What a week! I’m on holiday, it's my birthday on Monday and I celebrate my 300th week in a row writing this very blog. I’m always impressed at how the universe brings important occasions together to create a deeper meaning. A great example is blog number #200 was also our 10 year wedding anniversary. It feels like a wink from the universe.
Doing anything for 300 weeks is pretty awesome. Turning 43 doesn’t sound as awesome but it’s a reason to celebrate nevertheless. Like most people, I feel reflective around my birthday and this year is no different. It's been a pretty crazy year. I’ve closed a business, started a completely new career and become an Australian citizen amongst other things.
I live an interesting life and being able to share those stories for 300 weeks in a row is probably what I’m most proud of (excluding raising useful humans of course). Every Friday morning I sit down to write and worry that I might not have anything to write about and for nearly 6 years, that has never happened. Sometimes it takes me a while to get into the flow of it - like this morning - but once I get started, the outside world fades away and words just emerge from my tip tapping fingers on the keyboard.
Coincidentally this week I was putting together a communication workshop for our BTS student leaders about the importance of storytelling. It’s going to sound silly but as I was hunting through Vinh Giang, a communication expert, online material about good storytelling it dawned on me that storytelling is kind of my jam. It’s only taken 6 years of practice to make that connection, or at least acknowledge the important role it plays in my life, but it all makes sense.
According to Vinh, being able to tell good stories takes practice and most good stories consider the following:
Good stories have a point, and that point is relevant to your audience and / or the conversation you're in. I’m sure there are hundreds of examples you can think of when someone tells a story that has nothing to do with what you're talking about. I'm pretty sure this is why listening to other people talk about dreams is so boring. A good storyteller makes that connection rather than tasking the audience to do it themselves because most people won’t.
Good stories are based around a peak emotion or action. What happened? What was the lesson you learned? How did you feel? When a story is born there are normally a series of events that lead to the climax or outcome. A good storyteller has the ability to remove the superfluous detail and whilst keeping enough information to bring the audience along.

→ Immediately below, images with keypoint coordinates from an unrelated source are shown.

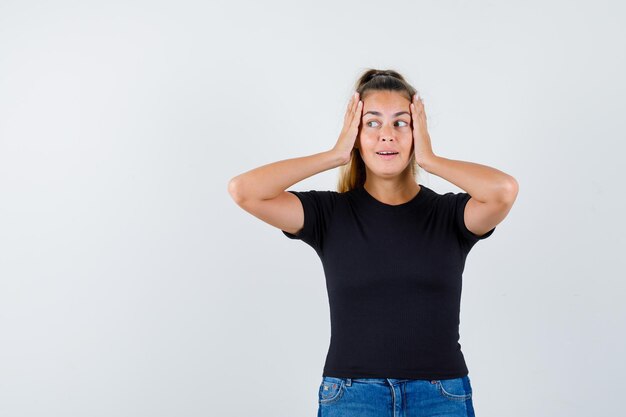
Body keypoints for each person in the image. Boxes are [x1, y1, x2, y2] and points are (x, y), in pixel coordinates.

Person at [228, 68, 518, 417]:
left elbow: (503, 191)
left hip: (440, 395)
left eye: (400, 123)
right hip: (352, 397)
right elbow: (244, 191)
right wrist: (335, 154)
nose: (387, 136)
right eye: (372, 123)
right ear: (355, 133)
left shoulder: (449, 216)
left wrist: (431, 160)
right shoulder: (328, 214)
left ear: (417, 132)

Good storytellers set the scene. The key is to help your audience ‘relive’ the event rather than just ‘reporting’ the event to them. One of the easiest ways to relive the event is to play the characters. Rather than just summarising the conversation, you can play out the important parts. Sounds weird to write it but it happens pretty naturally in a human conversation. Another trick is to be specific. Where, what, when, why and how. Setting the scene helps people imagine what was happening. Even using the word ‘imagine’ is a great way to invite the audience in.
Good storytellers practice. Like any craft, it takes time to refine. This little lesson was a lightbulb moment for me because this blog is my practice. Vinh’s number one exercise to get better at telling stories is to start collecting stories. I now have 300 of them. Every time I write a blog I’m capturing a moment in time. It needs to stand on its own as a piece of writing because I have no idea who reads it and because I write with my mum in mind. It needs a beginning, middle and end. Set up, climax, lesson.

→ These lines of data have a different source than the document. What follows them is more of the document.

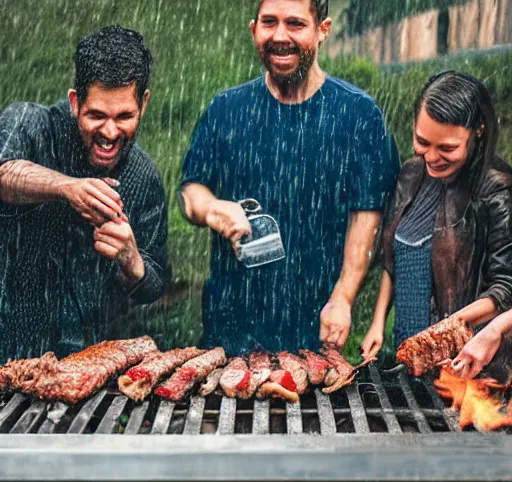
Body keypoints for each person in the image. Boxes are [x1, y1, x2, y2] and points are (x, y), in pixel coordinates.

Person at [180, 0, 399, 356]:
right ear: (254, 29)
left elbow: (368, 215)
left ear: (322, 30)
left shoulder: (358, 115)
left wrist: (343, 297)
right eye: (269, 22)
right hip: (229, 331)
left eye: (295, 24)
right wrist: (211, 209)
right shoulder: (226, 109)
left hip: (316, 332)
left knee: (317, 412)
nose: (280, 36)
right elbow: (191, 190)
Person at [0, 25, 168, 362]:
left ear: (144, 104)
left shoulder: (144, 176)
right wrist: (67, 188)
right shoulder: (30, 124)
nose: (109, 132)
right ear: (75, 101)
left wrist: (131, 260)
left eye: (124, 116)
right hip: (8, 358)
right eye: (96, 115)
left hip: (87, 372)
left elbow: (155, 284)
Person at [361, 71, 512, 364]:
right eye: (422, 141)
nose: (430, 157)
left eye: (447, 148)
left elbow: (505, 288)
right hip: (412, 357)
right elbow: (392, 260)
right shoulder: (411, 173)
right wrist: (378, 322)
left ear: (478, 131)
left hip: (469, 363)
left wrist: (443, 335)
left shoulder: (498, 189)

In one video, Vinh was asked by an audience member how to come up with good stories and his answer was quite profound. Live an interesting life. If we go about doing the same thing day in, day out, how can we expect to have any stories worth sharing? At 43, I can honestly say that I wholeheartedly live an interesting life. 300 weeks of content is evidence of this.

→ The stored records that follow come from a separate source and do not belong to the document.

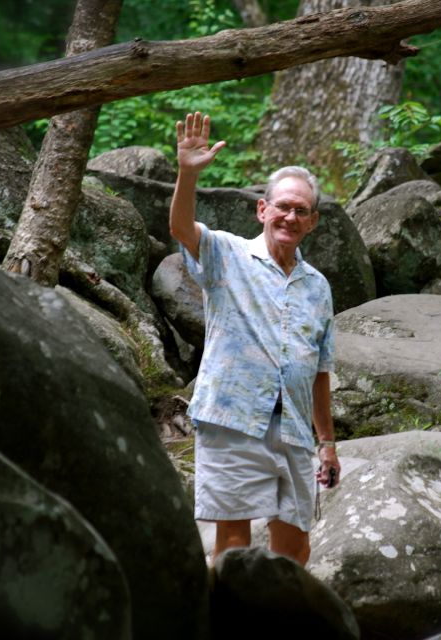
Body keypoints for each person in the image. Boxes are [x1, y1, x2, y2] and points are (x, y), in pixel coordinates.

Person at [169, 111, 341, 567]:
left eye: (300, 209)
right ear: (262, 210)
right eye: (282, 205)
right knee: (233, 547)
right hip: (233, 419)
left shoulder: (318, 286)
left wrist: (327, 442)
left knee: (296, 548)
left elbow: (319, 370)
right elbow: (182, 229)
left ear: (313, 221)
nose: (290, 215)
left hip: (295, 430)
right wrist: (188, 174)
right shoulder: (227, 253)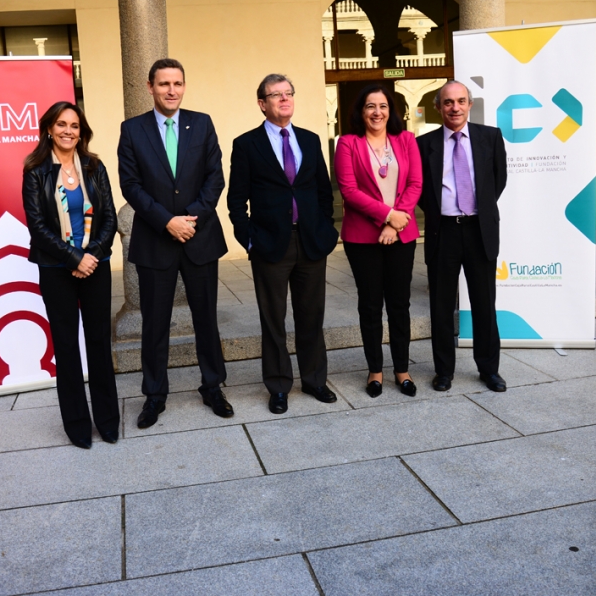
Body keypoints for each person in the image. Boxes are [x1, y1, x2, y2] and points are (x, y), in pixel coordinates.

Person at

This weekly practice catalogs the mundane alongside the momentous. It gives me the opportunity to transform moments from my life into lessons, thus extending their impact beyond myself to anyone who cares to read. I used to think that I experienced an extraordinary, sometimes unfair, amount of life events, since I never had nothing to write about on a Friday morning. The reality is that I only have something to write about because I show up every Friday. I live an interesting life because I find life interesting. That realization is the best birthday gift I could ask for!